Soon, she would learn what it meant to step into a world that wasn’t meant for her. To take what didn’t belong, to smile in places she should have feared. And I’d be the one to remind her where she stood. Slowly. Thoroughly. Until she broke the way I needed her to.
My father thought this was a fresh start. A blending of families. A happy ending.
But he had no idea the war I was starting here.
I fell into step beside her as we merged into the steady flow of guests moving toward the reception area.
Her hands clenched and unclenched at her sides. Her breaths came a little too fast, too shallow, like she was struggling not to break under the weight of everything that had just happened. And me.
Because she wasn’t just ignoring me. She was pretending I didn’t exist.
That, more than anything, was the sweetest kind of denial.

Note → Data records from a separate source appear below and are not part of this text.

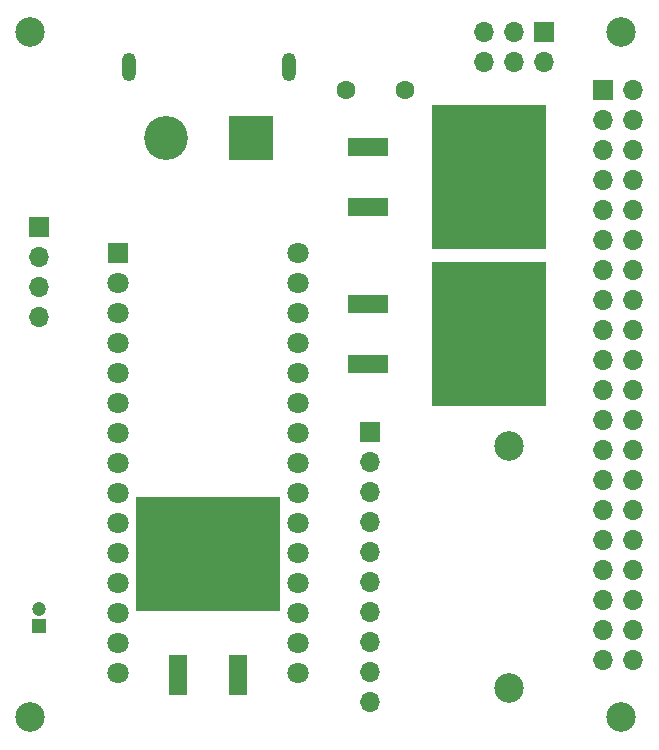
<source format=gbr>
%TF.GenerationSoftware,KiCad,Pcbnew,(6.0.2)*%
%TF.CreationDate,2022-04-23T23:31:31-04:00*%
%TF.ProjectId,Pi_HAT,50695f48-4154-42e6-9b69-6361645f7063,rev?*%
%TF.SameCoordinates,Original*%
%TF.FileFunction,Soldermask,Bot*%
%TF.FilePolarity,Negative*%
%FSLAX46Y46*%
G04 Gerber Fmt 4.6, Leading zero omitted, Abs format (unit mm)*
G04 Created by KiCad (PCBNEW (6.0.2)) date 2022-04-23 23:31:31*
%MOMM*%
%LPD*%
G01*
G04 APERTURE LIST*
%ADD10R,1.800000X1.800000*%
%ADD11C,1.800000*%
%ADD12R,1.700000X1.700000*%
%ADD13O,1.700000X1.700000*%
%ADD14C,2.500000*%
%ADD15C,1.600000*%
%ADD16R,3.716000X3.716000*%
%ADD17C,3.716000*%
%ADD18O,1.200000X2.400000*%
%ADD19R,1.200000X1.200000*%
%ADD20C,1.200000*%
%ADD21R,3.500000X1.600000*%
%ADD22R,9.750000X12.200000*%
%ADD23R,1.600000X3.500000*%
%ADD24R,12.200000X9.750000*%
G04 APERTURE END LIST*
D10*
%TO.C,TB1*%
X109880000Y-93220000D03*
D11*
X109880000Y-95760000D03*
X109880000Y-98300000D03*
X109880000Y-100840000D03*
X109880000Y-103380000D03*
X109880000Y-105920000D03*
X109880000Y-108460000D03*
X109880000Y-111000000D03*
X109880000Y-113540000D03*
X109880000Y-116080000D03*
X109880000Y-118620000D03*
X109880000Y-121160000D03*
X109880000Y-123700000D03*
X109880000Y-126240000D03*
X109880000Y-128780000D03*
X125120000Y-128780000D03*
X125120000Y-126240000D03*
X125120000Y-123700000D03*
X125120000Y-121160000D03*
X125120000Y-118620000D03*
X125120000Y-116080000D03*
X125120000Y-113540000D03*
X125120000Y-111000000D03*
X125120000Y-108460000D03*
X125120000Y-105920000D03*
X125120000Y-103380000D03*
X125120000Y-100840000D03*
X125120000Y-98300000D03*
X125120000Y-95760000D03*
X125120000Y-93220000D03*
%TD*%
D12*
%TO.C,J3*%
X146000000Y-74500000D03*
D13*
X146000000Y-77040000D03*
X143460000Y-74500000D03*
X143460000Y-77040000D03*
X140920000Y-74500000D03*
X140920000Y-77040000D03*
%TD*%
D14*
%TO.C,H1*%
X152500000Y-74500000D03*
%TD*%
%TO.C,H2*%
X102500000Y-74500000D03*
%TD*%
%TO.C,H3*%
X102500000Y-132500000D03*
%TD*%
D12*
%TO.C,J1*%
X131250000Y-108300000D03*
D13*
X131250000Y-110840000D03*
X131250000Y-113380000D03*
X131250000Y-115920000D03*
X131250000Y-118460000D03*
X131250000Y-121000000D03*
X131250000Y-123540000D03*
X131250000Y-126080000D03*
X131250000Y-128620000D03*
X131250000Y-131160000D03*
%TD*%
D14*
%TO.C,H4*%
X152500000Y-132500000D03*
%TD*%
D12*
%TO.C,J2*%
X151000000Y-79400000D03*
D13*
X153540000Y-79400000D03*
X151000000Y-81940000D03*
X153540000Y-81940000D03*
X151000000Y-84480000D03*
X153540000Y-84480000D03*
X151000000Y-87020000D03*
X153540000Y-87020000D03*
X151000000Y-89560000D03*
X153540000Y-89560000D03*
X151000000Y-92100000D03*
X153540000Y-92100000D03*
X151000000Y-94640000D03*
X153540000Y-94640000D03*
X151000000Y-97180000D03*
X153540000Y-97180000D03*
X151000000Y-99720000D03*
X153540000Y-99720000D03*
X151000000Y-102260000D03*
X153540000Y-102260000D03*
X151000000Y-104800000D03*
X153540000Y-104800000D03*
X151000000Y-107340000D03*
X153540000Y-107340000D03*
X151000000Y-109880000D03*
X153540000Y-109880000D03*
X151000000Y-112420000D03*
X153540000Y-112420000D03*
X151000000Y-114960000D03*
X153540000Y-114960000D03*
X151000000Y-117500000D03*
X153540000Y-117500000D03*
X151000000Y-120040000D03*
X153540000Y-120040000D03*
X151000000Y-122580000D03*
X153540000Y-122580000D03*
X151000000Y-125120000D03*
X153540000Y-125120000D03*
X151000000Y-127660000D03*
X153540000Y-127660000D03*
%TD*%
D15*
%TO.C,C1*%
X129200000Y-79400000D03*
X134200000Y-79400000D03*
%TD*%
D12*
%TO.C,J4*%
X103200000Y-91000000D03*
D13*
X103200000Y-93540000D03*
X103200000Y-96080000D03*
X103200000Y-98620000D03*
%TD*%
D16*
%TO.C,J5*%
X121200000Y-83465750D03*
D17*
X114000000Y-83465750D03*
D18*
X124350000Y-77465750D03*
X110850000Y-77465750D03*
%TD*%
D14*
%TO.C,H5*%
X143000000Y-109500000D03*
%TD*%
%TO.C,H6*%
X143000000Y-130000000D03*
%TD*%
D19*
%TO.C,C2*%
X103200000Y-124800000D03*
D20*
X103200000Y-123300000D03*
%TD*%
D21*
%TO.C,VR1*%
X131050000Y-89290000D03*
X131050000Y-84210000D03*
D22*
X141325000Y-86750000D03*
%TD*%
D21*
%TO.C,VR2*%
X131050000Y-102540000D03*
X131050000Y-97460000D03*
D22*
X141325000Y-100000000D03*
%TD*%
D23*
%TO.C,VR3*%
X120040000Y-128950000D03*
X114960000Y-128950000D03*
D24*
X117500000Y-118675000D03*
%TD*%
M02*

</source>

I could feel the tension radiating off her in waves, a delicious, humming energy that made the small hairs on my arms rise.It was the kind of electricity that sparked right before a storm, when the air feels charged and full of promise and danger.
She was trying so hard to pretend I wasn’t there. To erase the fact that I was now woven into every fiber of her life. But I knew better.
I was already under her skin.
It didn’t take long to see it, those brief flickers in her eyes when she thought I wasn’t looking, the way her jaw tightened when my gaze lingered a little too long, the subtle hitch in her breath that betrayed her carefully crafted facade.
The little Australian princess, bright, fierce, completely out of her depth, and utterly mine to unravel.